* YOUR OBJECTIVE
This exercise calls for the line with "19: (925, 116)", the line with "38: (965, 401)", and all lines between them in the material below, output exactly and with no other lines.

─── EXERCISE DATA

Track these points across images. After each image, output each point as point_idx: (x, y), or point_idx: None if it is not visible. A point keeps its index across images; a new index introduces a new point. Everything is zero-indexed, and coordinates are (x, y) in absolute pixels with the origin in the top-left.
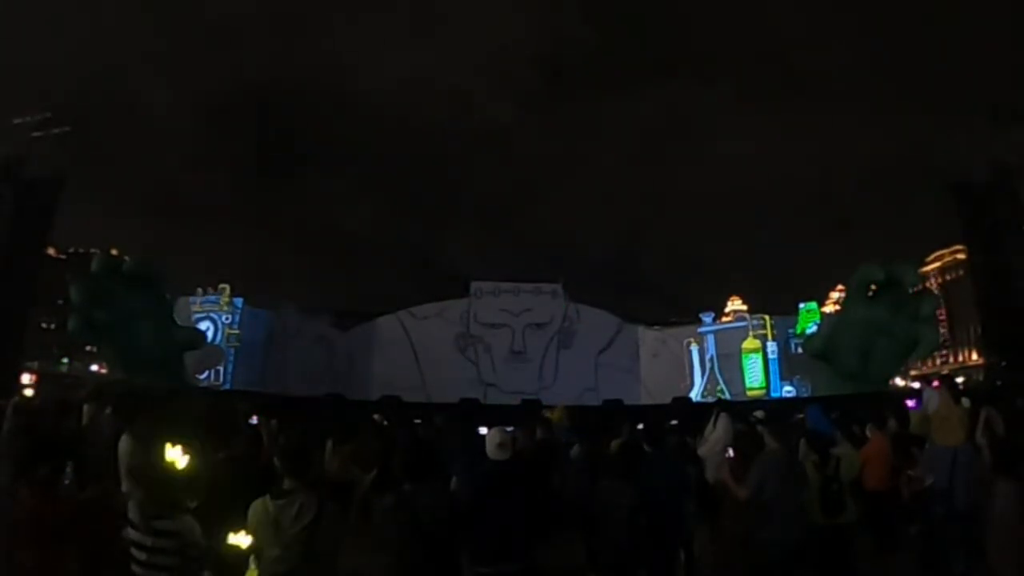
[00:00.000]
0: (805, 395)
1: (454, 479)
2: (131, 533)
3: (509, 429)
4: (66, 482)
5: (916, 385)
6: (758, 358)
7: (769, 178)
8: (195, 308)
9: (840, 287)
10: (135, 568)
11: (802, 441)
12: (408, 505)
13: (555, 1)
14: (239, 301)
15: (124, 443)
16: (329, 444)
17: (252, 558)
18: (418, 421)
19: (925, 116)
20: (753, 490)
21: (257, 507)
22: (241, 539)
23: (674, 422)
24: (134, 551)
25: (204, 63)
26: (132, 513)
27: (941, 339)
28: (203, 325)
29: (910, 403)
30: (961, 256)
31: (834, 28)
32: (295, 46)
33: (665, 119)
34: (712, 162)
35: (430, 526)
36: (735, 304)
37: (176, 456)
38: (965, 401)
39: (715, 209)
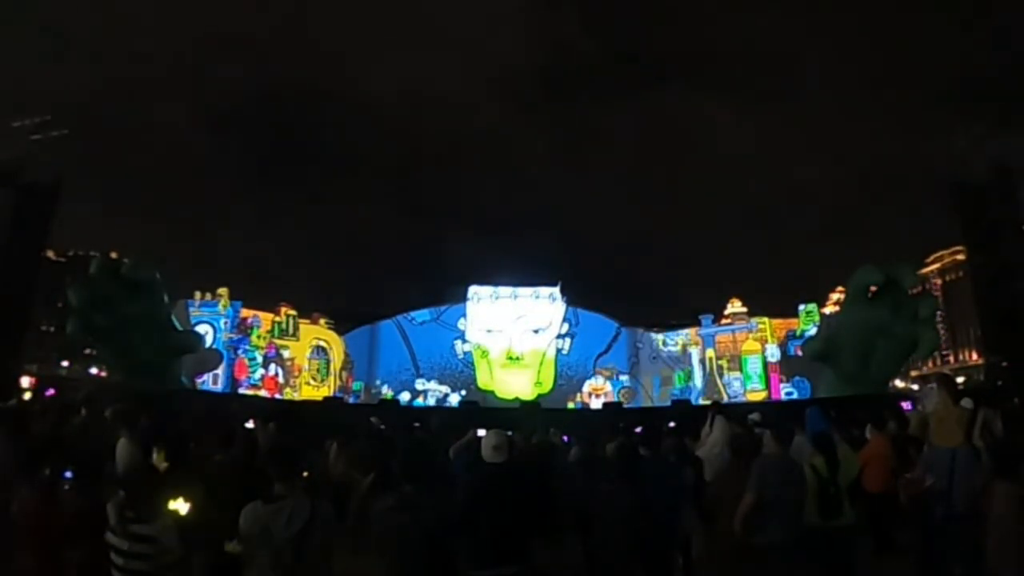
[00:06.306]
0: (805, 397)
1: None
2: (110, 537)
3: (509, 433)
4: (66, 486)
5: (916, 387)
6: (758, 360)
7: (768, 180)
8: (193, 312)
9: (840, 288)
10: (114, 572)
11: (805, 442)
12: (409, 506)
13: (555, 11)
14: (238, 304)
15: (122, 446)
16: (334, 446)
17: (245, 563)
18: (416, 424)
19: (925, 117)
20: (756, 494)
21: (248, 512)
22: (234, 544)
23: (672, 424)
24: (112, 555)
25: (206, 69)
26: (111, 517)
27: (940, 340)
28: (201, 329)
29: (906, 405)
30: (961, 257)
31: (832, 31)
32: (297, 54)
33: (664, 123)
34: (711, 165)
35: (432, 527)
36: (735, 306)
37: (160, 460)
38: (967, 401)
39: (714, 211)
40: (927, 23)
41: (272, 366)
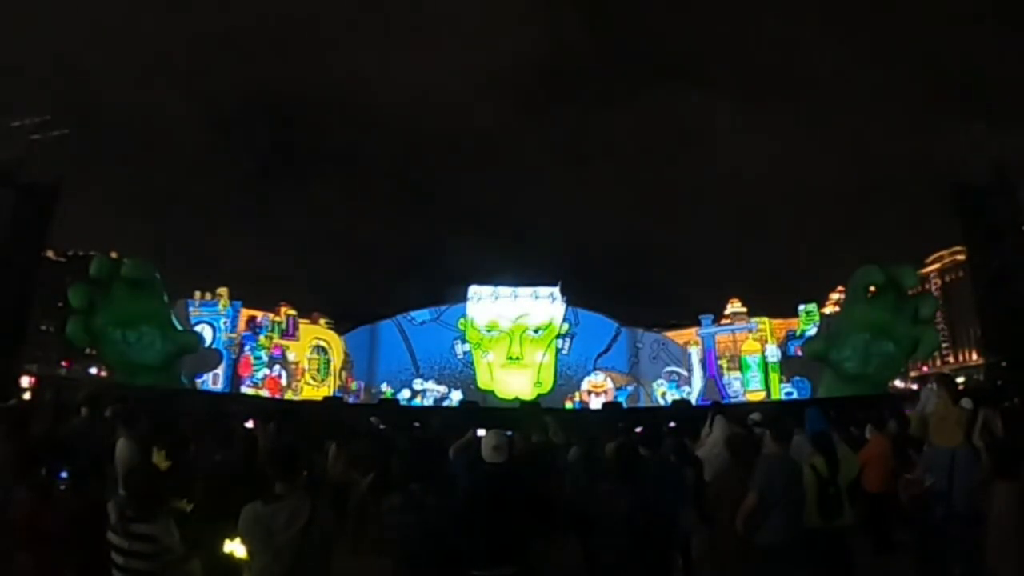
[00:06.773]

──────

* TASK ANSWER
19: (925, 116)
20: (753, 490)
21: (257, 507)
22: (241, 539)
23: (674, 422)
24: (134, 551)
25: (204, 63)
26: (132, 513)
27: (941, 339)
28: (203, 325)
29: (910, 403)
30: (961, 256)
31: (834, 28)
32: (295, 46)
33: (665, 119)
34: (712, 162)
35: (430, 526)
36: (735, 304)
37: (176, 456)
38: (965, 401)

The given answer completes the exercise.